Problem requirements:
Below are the records; give again exactly the line with "left eye: (956, 303)", the line with "left knee: (188, 786)", and each line that lies between them, and nothing besides.

Source information:
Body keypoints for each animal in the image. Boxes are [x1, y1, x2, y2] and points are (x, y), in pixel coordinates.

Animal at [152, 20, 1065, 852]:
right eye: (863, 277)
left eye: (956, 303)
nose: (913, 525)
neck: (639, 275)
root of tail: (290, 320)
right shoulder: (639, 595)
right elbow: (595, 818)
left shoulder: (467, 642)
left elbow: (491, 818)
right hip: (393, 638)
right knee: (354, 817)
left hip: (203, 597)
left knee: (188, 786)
* * *
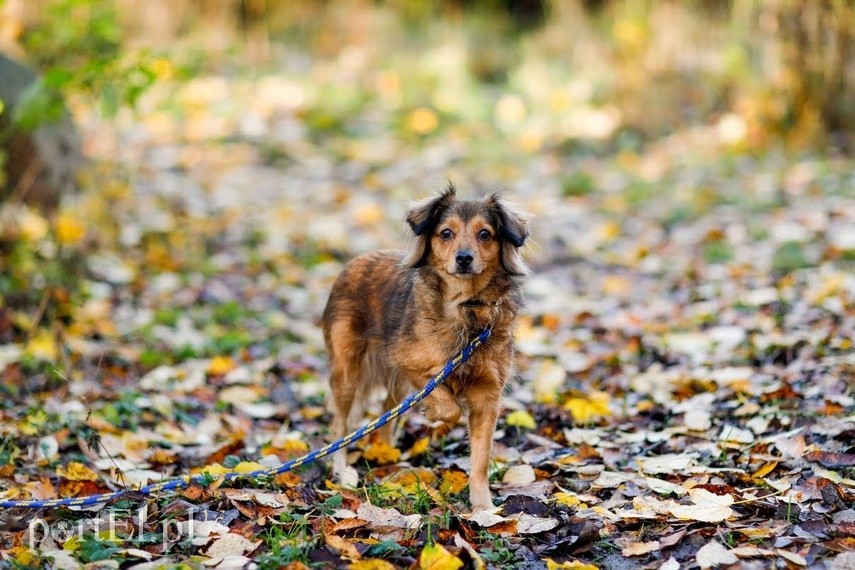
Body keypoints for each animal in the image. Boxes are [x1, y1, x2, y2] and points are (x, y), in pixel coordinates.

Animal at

Answer for this exercise:
left eye: (956, 303)
nose: (913, 525)
neck: (639, 275)
root of tail: (290, 320)
right shoulder: (639, 595)
right elbow: (595, 818)
left shoulder: (467, 642)
left elbow: (491, 818)
right hip: (393, 638)
right knee: (354, 817)
left hip: (203, 597)
left knee: (188, 786)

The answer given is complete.